Rewrite every line of the records below as a single numbered list, omitting any blank lines.

####

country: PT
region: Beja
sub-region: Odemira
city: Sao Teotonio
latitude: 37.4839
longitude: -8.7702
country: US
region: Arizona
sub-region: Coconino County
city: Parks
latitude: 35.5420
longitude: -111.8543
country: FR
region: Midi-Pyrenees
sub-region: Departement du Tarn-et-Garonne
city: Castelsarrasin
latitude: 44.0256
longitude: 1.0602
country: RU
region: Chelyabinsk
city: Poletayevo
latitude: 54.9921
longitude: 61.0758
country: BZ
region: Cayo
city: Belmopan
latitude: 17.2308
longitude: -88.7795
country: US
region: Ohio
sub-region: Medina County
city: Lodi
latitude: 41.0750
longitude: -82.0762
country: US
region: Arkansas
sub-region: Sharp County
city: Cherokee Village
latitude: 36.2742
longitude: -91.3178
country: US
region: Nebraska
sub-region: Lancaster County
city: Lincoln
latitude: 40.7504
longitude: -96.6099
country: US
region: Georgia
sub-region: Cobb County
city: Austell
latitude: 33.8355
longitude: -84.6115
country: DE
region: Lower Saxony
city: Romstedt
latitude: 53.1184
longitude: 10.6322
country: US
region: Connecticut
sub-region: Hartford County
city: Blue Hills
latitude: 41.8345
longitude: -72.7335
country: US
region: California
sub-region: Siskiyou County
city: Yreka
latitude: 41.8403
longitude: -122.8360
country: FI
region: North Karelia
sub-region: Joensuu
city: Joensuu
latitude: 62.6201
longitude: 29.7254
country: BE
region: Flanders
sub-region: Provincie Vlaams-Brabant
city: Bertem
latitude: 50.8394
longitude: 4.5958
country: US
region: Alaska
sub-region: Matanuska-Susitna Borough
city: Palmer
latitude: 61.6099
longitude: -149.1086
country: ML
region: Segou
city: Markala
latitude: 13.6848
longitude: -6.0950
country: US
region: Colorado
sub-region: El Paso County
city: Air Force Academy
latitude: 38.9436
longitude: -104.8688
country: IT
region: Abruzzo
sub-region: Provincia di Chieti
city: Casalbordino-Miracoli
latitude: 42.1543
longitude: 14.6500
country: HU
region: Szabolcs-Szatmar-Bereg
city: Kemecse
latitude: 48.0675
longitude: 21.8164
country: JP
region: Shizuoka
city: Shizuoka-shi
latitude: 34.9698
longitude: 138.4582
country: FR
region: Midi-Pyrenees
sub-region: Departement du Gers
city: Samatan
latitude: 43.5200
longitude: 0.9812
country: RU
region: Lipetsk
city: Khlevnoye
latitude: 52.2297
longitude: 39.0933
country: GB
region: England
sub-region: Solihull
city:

####

» COMPLETE RESPONSE:
1. country: PT
2. region: Beja
3. sub-region: Odemira
4. city: Sao Teotonio
5. latitude: 37.4839
6. longitude: -8.7702
7. country: US
8. region: Arizona
9. sub-region: Coconino County
10. city: Parks
11. latitude: 35.5420
12. longitude: -111.8543
13. country: FR
14. region: Midi-Pyrenees
15. sub-region: Departement du Tarn-et-Garonne
16. city: Castelsarrasin
17. latitude: 44.0256
18. longitude: 1.0602
19. country: RU
20. region: Chelyabinsk
21. city: Poletayevo
22. latitude: 54.9921
23. longitude: 61.0758
24. country: BZ
25. region: Cayo
26. city: Belmopan
27. latitude: 17.2308
28. longitude: -88.7795
29. country: US
30. region: Ohio
31. sub-region: Medina County
32. city: Lodi
33. latitude: 41.0750
34. longitude: -82.0762
35. country: US
36. region: Arkansas
37. sub-region: Sharp County
38. city: Cherokee Village
39. latitude: 36.2742
40. longitude: -91.3178
41. country: US
42. region: Nebraska
43. sub-region: Lancaster County
44. city: Lincoln
45. latitude: 40.7504
46. longitude: -96.6099
47. country: US
48. region: Georgia
49. sub-region: Cobb County
50. city: Austell
51. latitude: 33.8355
52. longitude: -84.6115
53. country: DE
54. region: Lower Saxony
55. city: Romstedt
56. latitude: 53.1184
57. longitude: 10.6322
58. country: US
59. region: Connecticut
60. sub-region: Hartford County
61. city: Blue Hills
62. latitude: 41.8345
63. longitude: -72.7335
64. country: US
65. region: California
66. sub-region: Siskiyou County
67. city: Yreka
68. latitude: 41.8403
69. longitude: -122.8360
70. country: FI
71. region: North Karelia
72. sub-region: Joensuu
73. city: Joensuu
74. latitude: 62.6201
75. longitude: 29.7254
76. country: BE
77. region: Flanders
78. sub-region: Provincie Vlaams-Brabant
79. city: Bertem
80. latitude: 50.8394
81. longitude: 4.5958
82. country: US
83. region: Alaska
84. sub-region: Matanuska-Susitna Borough
85. city: Palmer
86. latitude: 61.6099
87. longitude: -149.1086
88. country: ML
89. region: Segou
90. city: Markala
91. latitude: 13.6848
92. longitude: -6.0950
93. country: US
94. region: Colorado
95. sub-region: El Paso County
96. city: Air Force Academy
97. latitude: 38.9436
98. longitude: -104.8688
99. country: IT
100. region: Abruzzo
101. sub-region: Provincia di Chieti
102. city: Casalbordino-Miracoli
103. latitude: 42.1543
104. longitude: 14.6500
105. country: HU
106. region: Szabolcs-Szatmar-Bereg
107. city: Kemecse
108. latitude: 48.0675
109. longitude: 21.8164
110. country: JP
111. region: Shizuoka
112. city: Shizuoka-shi
113. latitude: 34.9698
114. longitude: 138.4582
115. country: FR
116. region: Midi-Pyrenees
117. sub-region: Departement du Gers
118. city: Samatan
119. latitude: 43.5200
120. longitude: 0.9812
121. country: RU
122. region: Lipetsk
123. city: Khlevnoye
124. latitude: 52.2297
125. longitude: 39.0933
126. country: GB
127. region: England
128. sub-region: Solihull
129. city:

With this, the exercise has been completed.